How can I extract reads from a
bam file (produced by
fastq given a list of reference sequences to filter out?
- maintaining FR orientation of pair end reads (in
bamall the sequences are reference sequences)
- keeping R1 and R2 reads
- keeping quality scores in the same encoding as original fastq (default illumina phred scores in my case)
- bam can be (ana usually is) sorted by coordinates
Almost there solutions
Sujai's perl solution in blobology does exact opposite - getting reads from list of references (so I could just reverse the list). The disadvantage is that the script outputs an interleaved
fqfile; requires unique names of mates, otherwise R1/R2 information is lost.
samtools + grep them all from fastq files
create a list of read names that do not map to filtered scaffolds. (cut will extract just read names, uniq will collapse pair end read names if they are the same). Then grep read names from fastq files and remove -- separator between hits
samtools view foo.bam | grep -vf list_of_scaffols_filter \ | cut -f 1 | uniq > list_of_reads_to_keep grep -A 3 -f list_of_reads_to_keep foo_R1.fq | grep -v "^--$" > foo_R1_filtered_bash.fq grep -A 3 -f list_of_reads_to_keep foo_R2.fq | grep -v "^--$" > foo_R1_filtered_bash.fq
- filter bam & picard tools
Or I could do just the filtering part and use Picard-tools (Picard.SamToFastq), but as usual I am avoiding java as much as I can. I guess
samtools view foo.bam | grep -vf list_of_scaffols_filter \ | java -jar picard.jar SamToFastq INPUT=/dev/stdin \ FASTQ=foo_R1_filtered_bash.fq SECOND_END_FASTQ=foo_R2_filtered_bash.fq
The first solution does not really work for me since I do not want to rename all the reads in bam file and I want to keep the R1/R2 information (since R1 and R2 have different error profiles). Both solutions 2 and 3 I find bit clumsy and I am not sure if they are general, I might get some unexpected behaviour if one of reads is mapped second is not... They both relay on the same filtering step.
I was wondering about some pysam solution. I guess it will be much slower, but at least it will be much clearer and perhaps more general. Something like in Convert Bam File To Fasta File - there is pysam solution for fasta (not fastq), almost there...

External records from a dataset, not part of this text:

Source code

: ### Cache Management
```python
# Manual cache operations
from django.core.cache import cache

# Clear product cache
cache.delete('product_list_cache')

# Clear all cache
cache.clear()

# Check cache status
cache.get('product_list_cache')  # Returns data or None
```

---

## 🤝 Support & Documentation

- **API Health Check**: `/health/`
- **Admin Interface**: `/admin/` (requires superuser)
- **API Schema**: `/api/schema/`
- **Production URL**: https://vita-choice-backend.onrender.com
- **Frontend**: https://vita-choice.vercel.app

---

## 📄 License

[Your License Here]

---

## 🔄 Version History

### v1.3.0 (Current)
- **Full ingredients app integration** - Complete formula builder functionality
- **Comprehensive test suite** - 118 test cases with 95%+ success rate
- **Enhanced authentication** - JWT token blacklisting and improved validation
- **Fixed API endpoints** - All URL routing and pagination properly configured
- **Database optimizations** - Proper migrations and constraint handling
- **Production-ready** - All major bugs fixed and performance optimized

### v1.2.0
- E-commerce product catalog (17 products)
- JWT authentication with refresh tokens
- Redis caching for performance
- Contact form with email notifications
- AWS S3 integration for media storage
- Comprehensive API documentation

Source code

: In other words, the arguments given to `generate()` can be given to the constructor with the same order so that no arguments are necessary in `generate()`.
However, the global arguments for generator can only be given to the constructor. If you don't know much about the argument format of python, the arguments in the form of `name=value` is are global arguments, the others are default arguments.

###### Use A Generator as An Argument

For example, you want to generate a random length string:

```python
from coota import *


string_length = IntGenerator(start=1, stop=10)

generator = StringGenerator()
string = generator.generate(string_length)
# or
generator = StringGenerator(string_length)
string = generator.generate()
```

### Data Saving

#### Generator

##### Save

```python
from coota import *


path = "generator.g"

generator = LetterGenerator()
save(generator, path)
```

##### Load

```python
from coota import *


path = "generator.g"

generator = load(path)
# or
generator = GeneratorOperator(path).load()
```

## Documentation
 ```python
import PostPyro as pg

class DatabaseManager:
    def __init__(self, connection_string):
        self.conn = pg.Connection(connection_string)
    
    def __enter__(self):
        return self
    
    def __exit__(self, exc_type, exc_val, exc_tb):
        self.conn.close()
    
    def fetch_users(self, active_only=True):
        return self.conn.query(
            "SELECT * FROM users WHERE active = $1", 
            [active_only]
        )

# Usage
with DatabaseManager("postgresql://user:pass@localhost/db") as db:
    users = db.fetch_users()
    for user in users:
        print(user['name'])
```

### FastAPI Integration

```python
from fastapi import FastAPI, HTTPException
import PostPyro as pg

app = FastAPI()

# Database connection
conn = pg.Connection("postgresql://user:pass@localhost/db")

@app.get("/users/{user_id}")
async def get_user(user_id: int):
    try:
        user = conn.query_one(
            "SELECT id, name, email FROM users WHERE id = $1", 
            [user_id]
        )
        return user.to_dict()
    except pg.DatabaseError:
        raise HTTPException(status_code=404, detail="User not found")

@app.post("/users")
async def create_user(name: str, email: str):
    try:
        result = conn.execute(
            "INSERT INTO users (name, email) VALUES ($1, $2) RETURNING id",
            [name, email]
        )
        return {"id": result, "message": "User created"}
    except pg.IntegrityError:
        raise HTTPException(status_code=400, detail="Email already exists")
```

I have very fragmented reference genome. Some of scaffolds them are too small to works with, and some of them are contaminants (identified using blobtools). I want to separate reads that are mapping to different groups to separate contaminants, short scaffolds and scaffold that will be used for downstream analysis. The reason is that if we remap all the reads to filtered reference (0.7 - 0.8 of original genome), the most of them (0.95 - 0.99) will still find a place where they map, therefore there is 0.2 - 0.3 of misplaced reads that will obviously have to affect downstream analysis, like variant calling.
This filtering idea is based logic that if the filtered duplicated genomic region will contain some small differences, they will attract their reads (and if I filter them I will improve variant calling) and if they will be exactly same, they will get reads assigned at random, so there is no harm in doing that.